When we meet with clients about retirement, we’re finding they
regard retirement as an escape from a dysfunctional work environment
that no longer fits their work/life objectives. They're unhappy and
believe the only solution is the all or nothing work or retire/quit
scenario.
By viewing career as a financial asset, we can consider a range of
alternatives on the continuum between not working at all and
full-time work until retirement.
By taking steps to ensure an appropriate work and life balance,
you're helping to manage the career asset in a way that will
maximize your investment in your time, your talent, and your
potential. Managing the balance will also help ensure that you
remain in the work force longer than if this delicate balance is not
maintained.
Client Needs Lead to Development of New Service
That's why Financial Service Group developed Career Asset ManagementTM.
It’s a new service designed for us and other financial planners to
use in partnership with career counselors to manage the financial
aspects of a career. We focus on optimizing the career asset -
extending its value -- and extending its life.
Consider a client with peak wages of $75,000 who abruptly retires at
age 60. What if, instead, we extend the career asset for an
additional eight years? The first three years he works at 75 percent
of his current schedule and income, the next three years at 60
percent, and the last two at 40 percent. Assuming an average income
and employment tax rate of 40 percent and a six percent discount
rate, the value in today's dollar of that increased income is
$174,150. Now, that's a good return on investment.

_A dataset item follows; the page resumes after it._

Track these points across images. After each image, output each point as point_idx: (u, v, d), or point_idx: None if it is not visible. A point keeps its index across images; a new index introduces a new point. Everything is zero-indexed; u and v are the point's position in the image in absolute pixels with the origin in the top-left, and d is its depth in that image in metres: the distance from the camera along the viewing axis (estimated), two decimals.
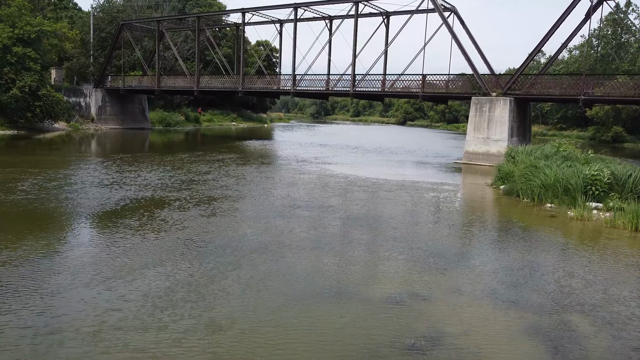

We're oversimplifying here by only considering income. Other
quantifiable measures of a career asset include employee benefits,
increased pension, and Social Security benefit accruals. Plus, there
are qualitative (non-financial) factors, such as job satisfaction
and social interaction that are taken into consideration in
determining the true value of the career asset.
Career optimization is the process of increasing career asset value.
Comparing a career to a rental property helps explain this.
If deferred maintenance (career skill set) along with a destructive
tenant (employer or negative work/life fit) are allowed to continue,
over time the property's (career) value will decline, the ability to
increase rents (maximize skills) will be reduced and the useful life
diminished. The value of this mismanaged asset (career) is
minimized. But, by evicting the destructive tenant (adjusting the
negative work/life fit factors) and rehabbing the property
(learning/applying new skills or changing jobs), we can increase
future cash flow potential along with the useful life.
Bob Veres, publisher of Inside Information, a financial planner
trade publication, calls Financial Service Group's Career Asset
Management service groundbreaking.
"It seems to me that this is one of those client service
breakthroughs that dramatically enhances the value of the financial
planning engagement and, at the same time, addresses one of those
social issues that the world is groping for a solution to," Veres
wrote recently in his publication.
By studying this issue for the past two years in collaboration with
our clients, we have learned that by reframing career as a financial
asset and working together with career counselors, we can
objectively advise and facilitate discussion and change for our
clients. By reviewing the data with clients, we can help you get
past financial fears. This will deliver measurable results through
increasing potential income, optimizing work/life fit and extending
the life cycle of your career asset.